Oaklawn offered $1.867 million in purses on Saturday and $889,000 on Sunday. Almost overlooked were victories by Kimari in the $200,000 Spring Fever -- trainer Wesley Ward's 5-year-old mare won Keeneland's Grade 1 Madison next time out -- and 6-year-old gelding Lone Rock in an allowance-optional claimer. Trained by Robertino Diodoro, Lone Rock went on to win two Grade 2 stakes and Oaklawn's $200,000 Tinsel in December.

Now, to do it again.

The mile-and-sixteenth Southwest anchors Saturday's card, which includes two other stakes. The race's first January running drew 12 3-year-olds including Bob Baffert-trained stakes winner Newgrange. Also on tap are the $200,000 Martha Washington, a one-mile Kentucky Oaks prep race for 3-year-old fillies, and the $150,000 King Cotton, a six-furlong rematch between record-holder Hollis and Nashville with defending race winner Boldor included.

With post time 12:02 p.m. for the first of 11 races, the Martha Washington is race 4 (1:32 p.m.), the Southwest race 9 (4:22 p.m.) and the King Cotton race 10 (4:55 p.m.). Saturday's simulcast racing includes the Grade 1 $3 million Pegasus World Cup from Gulfstream Park with Breeders' Cup winners Knicks Go and Life Is Good competing.

The Southwest is the weekend's only Kentucky Derby prep with 17 points (10-4-2-1) to the top four finishers. Oaklawn stakes winners Kavod (Advent) and Dash Attack (Smarty Jones) head the local delegation with five others from the one-mile Smarty Jones going. Hall of Fame trainer Steve Asmussen entered first-time Oaklawn starters Costa Terra and Classic Moment while Cox counters with two-time winner Vivar for Hot Springs owner-breeder John Ed Anthony's Loblolly Stable. Osbourne, last-out second in Remington Park's Springboard Mile, represents trainer Ron Moquett.

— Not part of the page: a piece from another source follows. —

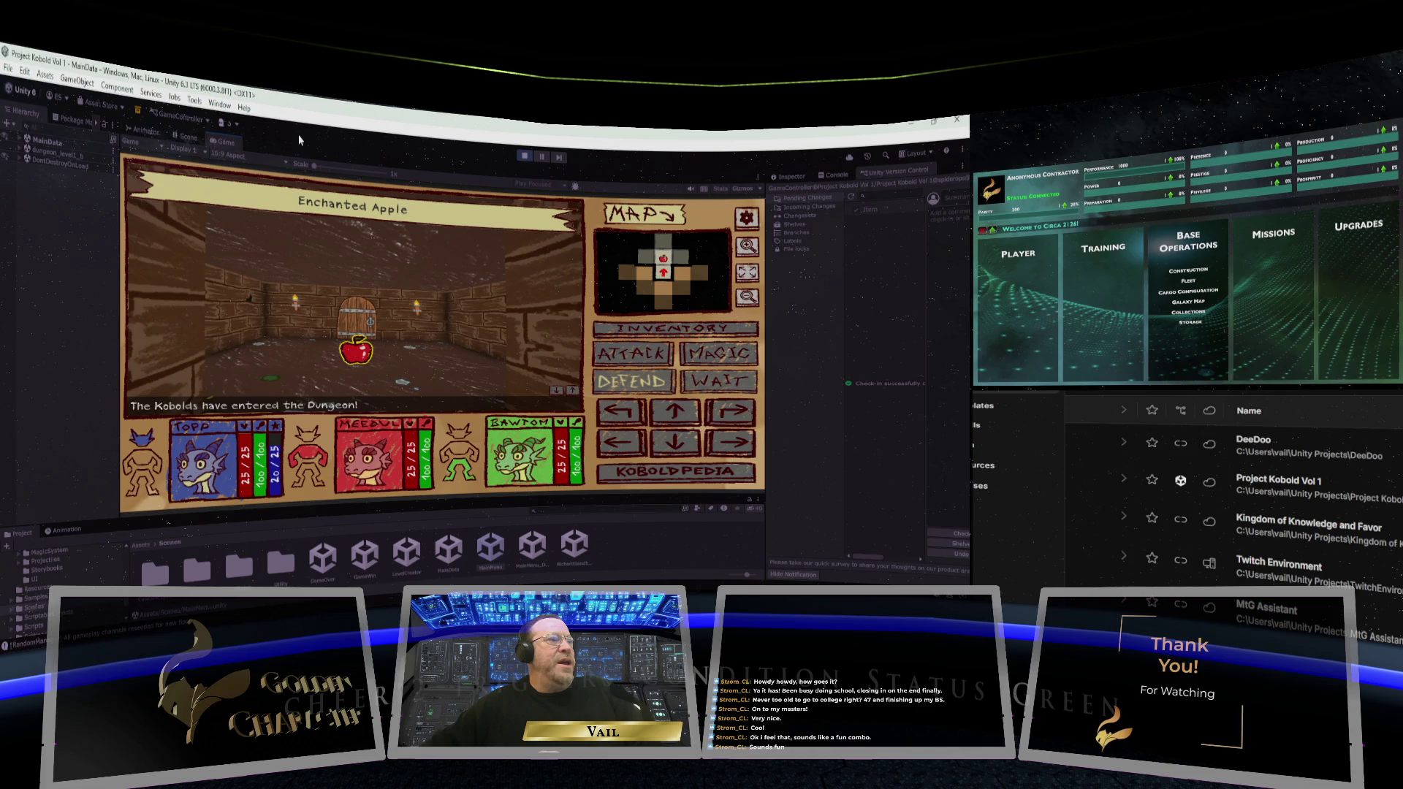
Step: Pick up the Apple of Eagle Eyes, move forward two squares, then strafe left into the chest room
{"action": "key", "text": "e"}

Still, the focus likely will shift to Newgrange, a Violence colt who won the Sham Jan. 1 at Santa Anita with a mile in 1:38 1-5. With Churchill Downs ruling off Baffert through the 2023 Kentucky Derby, Newgrange did not collect 10 qualifying points for winning the Sham, a fate that has befallen probable juvenile champion Corniche and others in his barn. Oaklawn has proven a home away home for the California-based trainer, record seven-time winner of the Kentucky Derby with four victories in the Southwest and taking Oaklawn's Grade 2 Rebel last year with Concert Tour.

The Martha Washington features three meet winners in Hypersport (trainer Ingrid Mason), Como Square (Cox) and Secret Oath (Wayne Lukas). Como Square won on the same card (Dec. 19) that half-brother Caddo River, last year's Smarty Jones winner, was disqualified and placed second in an allowance race; both are produced by the Anthony-raced Pangburn with Como Square sired by Into Mischief. Hypersport won opening day (Dec. 3) and Secret Oath scored a victory New Year's Eve that evoked memories of her dam, two-time Oaklawn stakes winner Absinthe Minded.

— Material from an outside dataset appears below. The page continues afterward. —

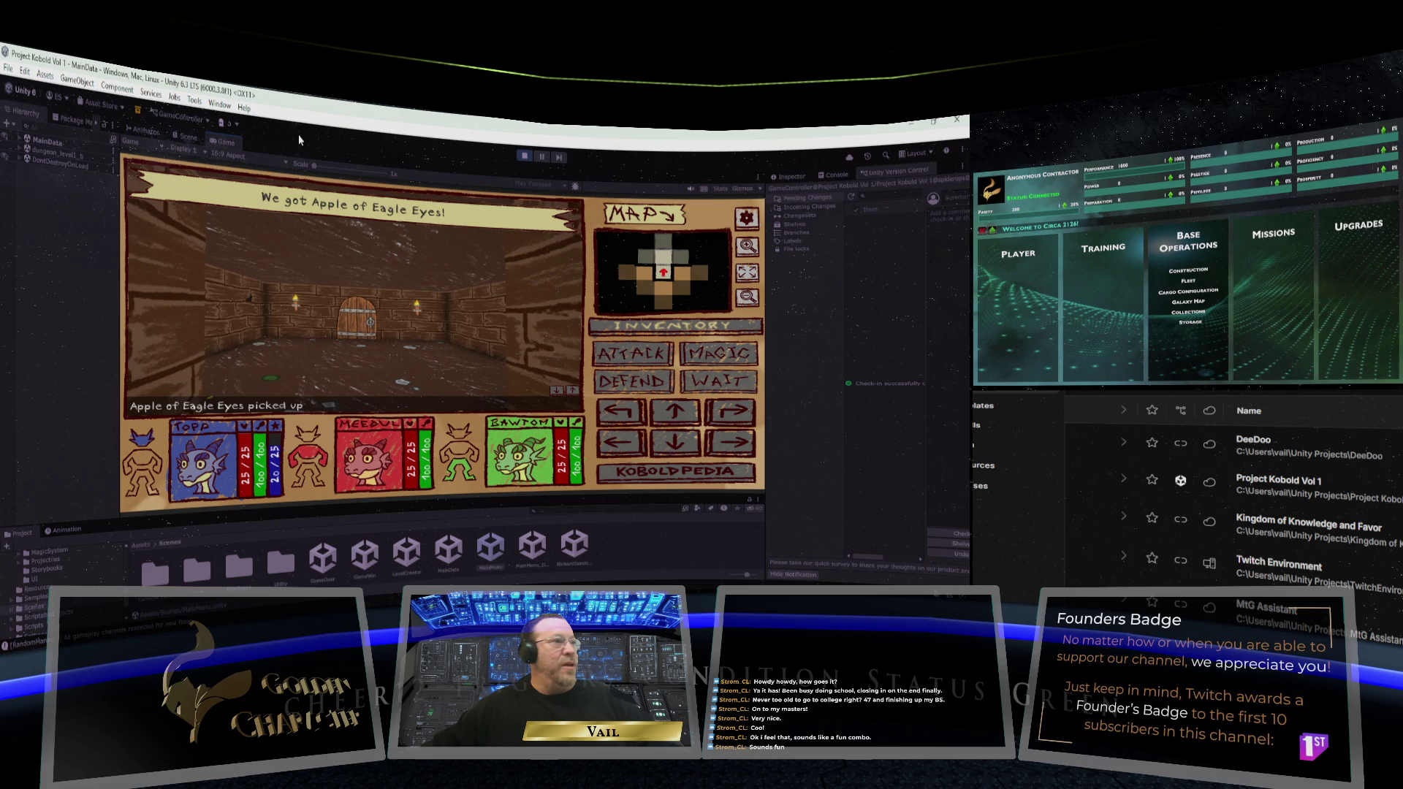
{"action": "key", "text": "w"}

The King Cotton marks Round 2 between 7-year-old Hollis and 5-year-old Nashville, Hollis winning by 4 1/2 lengths Dec. 10 in track-record time for 5 1/2 furlongs (1:02.17). John Ortiz trains Hollis, a Street Sense gelding and 2021 stakes winner at Sam Houston Race Park who breaks from the rail post under Ricardo Santana Jr. Nashville, the six-furlong record holder at Keeneland in a 2020 Breeders' Cup undercard stake, figures to be sharper in his second start in 13 months for Asmussen, who keeps Florent Geroux aboard.

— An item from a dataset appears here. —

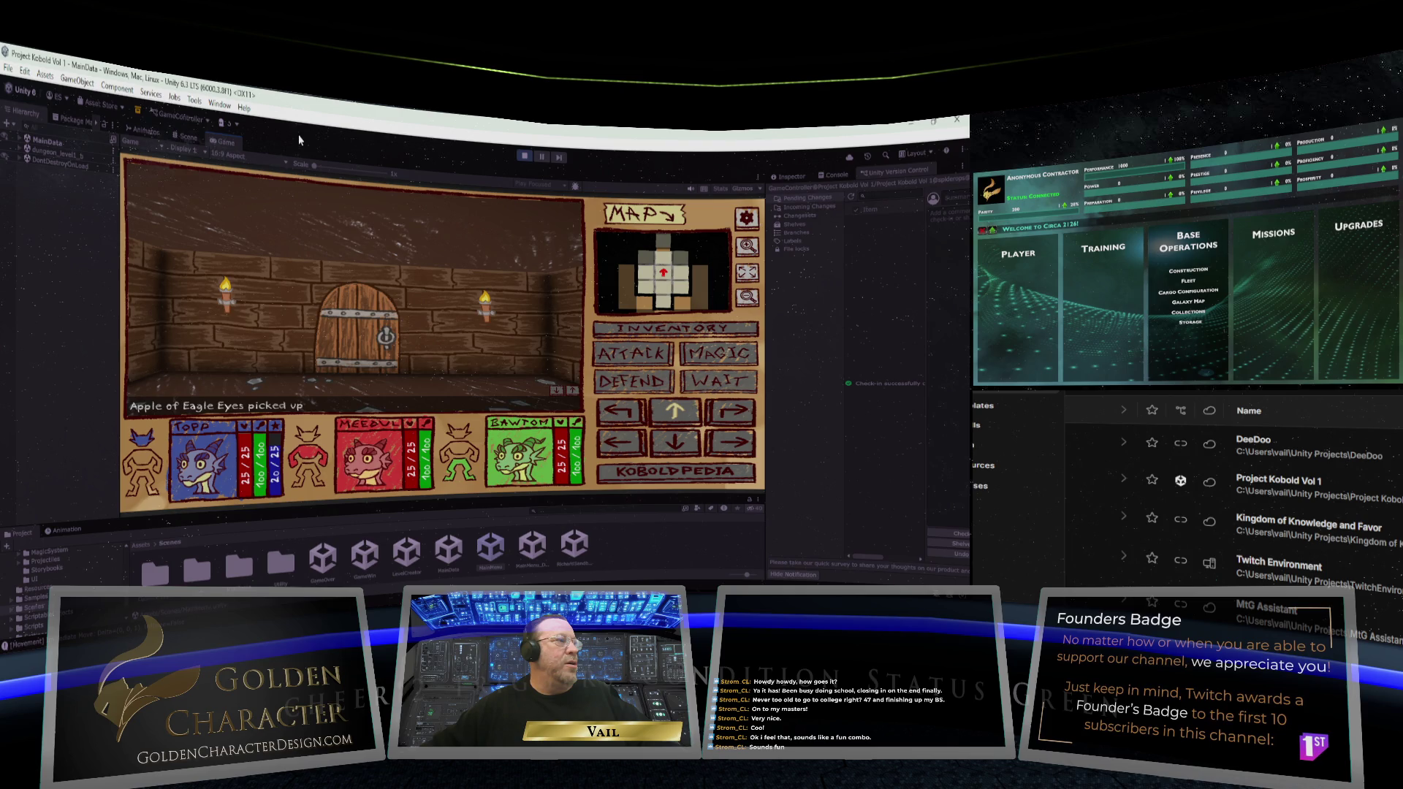
{"action": "key", "text": "w"}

Six-year-old Boldor and 7-year-old Seven Nation Army (Moquett) are rematched after finishing a length apart in last year's King Cotton. The late-running Boldor has been running lately in turf sprints, winning a Colonial Downs stake three races back. David Cohen gets the mount on Boldor while Ramon Vazquez rides Seven Nation Army, a four-time Oaklawn winner who finished second in a Jan. 14 local prep.